Overreaction to a very limited ruling, reguarding interactions between US Citizens and foreign entities which are on a published list of terrorist organizations. Last time I checked, the First Amendment doesn’t take national diplomacy and put it in the hands of citizens.
It'll be over when people believe they've lost. They haven't.
As a side note,, besides guns, ammo, and food,, I recently purchased two old 5 watt CB radio's on ebay that work fine for a very resonably price,,, (less than $20 ech)
Just in case power goes down, I can still talk to folks.
Also, for hurricane supplies, I recently purchased 18 solar lights like people put in their yard.

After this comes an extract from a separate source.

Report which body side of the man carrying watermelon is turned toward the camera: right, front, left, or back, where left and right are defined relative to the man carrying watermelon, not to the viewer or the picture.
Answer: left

Wife thought I was crazy until I charged 5 and put them in the living room at night.. she was like... Wow!!!!! :-)
Those kerosene lamps put out a lot of heat,, in an already hot house.

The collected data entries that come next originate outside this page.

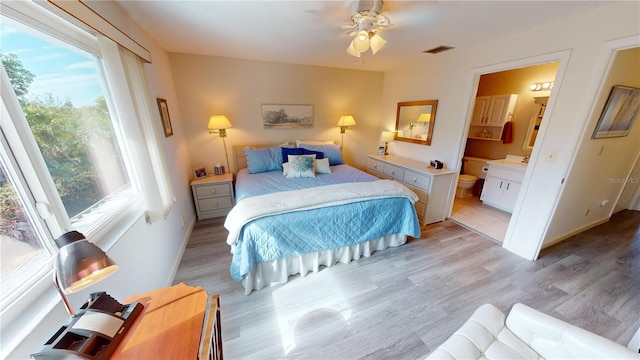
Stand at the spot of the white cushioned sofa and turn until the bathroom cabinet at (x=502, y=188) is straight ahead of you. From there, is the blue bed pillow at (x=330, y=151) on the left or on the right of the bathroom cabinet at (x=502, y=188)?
left

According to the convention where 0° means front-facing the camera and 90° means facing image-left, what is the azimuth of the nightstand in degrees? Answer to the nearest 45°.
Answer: approximately 0°

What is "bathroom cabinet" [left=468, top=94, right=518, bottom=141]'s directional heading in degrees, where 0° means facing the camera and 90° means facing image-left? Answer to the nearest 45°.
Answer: approximately 45°

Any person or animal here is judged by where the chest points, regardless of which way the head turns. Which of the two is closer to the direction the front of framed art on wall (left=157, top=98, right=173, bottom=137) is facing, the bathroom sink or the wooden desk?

It appears the author is announcing the death of the 1st amendment because a court has decided that the President has the right to sign, and the congress to approve, a treaty that takes some copyrighted material for which the copyright had expired, and retroactively extend the copyright.
But copyright is rarely about your right to say what you want, which is what the 1st amendment is about. It is about whether you can steal someone else’s works and use them as your own.
Unless you believe that copyright itself is the death of the 1st amendment, being able to drag small parts of previously copyrighted material back into copyright to satisfy foreign trade agreements hardly seems like the thing that will destroy our rights.
I fear the our conservative principles are being confused with the communistic idea that everybody owns everybody else’s stuff.
I’m not entirely sure whether you’re objecting to the Copyright ruling, or the speech in favor of terrorist organizations ruling ... but I don’t find either particularly threatening to the first amendment.
— “Free speech” does not give people the right to steal the intellectual property of others any more than the right to bear arms gives me the right to keep and bear YOUR gun. Theft is theft, intellectual property is property.
— “Free speech” also does not grant the right to give aid and comfort to recognized foreign terrorist organizations. I’ve seen no indication that BO intends on labeling mainstream conservatism “terrorism”, or that the administration intends to target reasonable American citizens for prosecution under this law. The likelihood is that it will be used for Stateside spokespeople for Hamas, AQ, etc ... or as a reason to hold/charge people who are suspected of actual terrorist activity without discolsing intelligence about actual attacks.
We are at war. We should use the tools at our disposal to win it.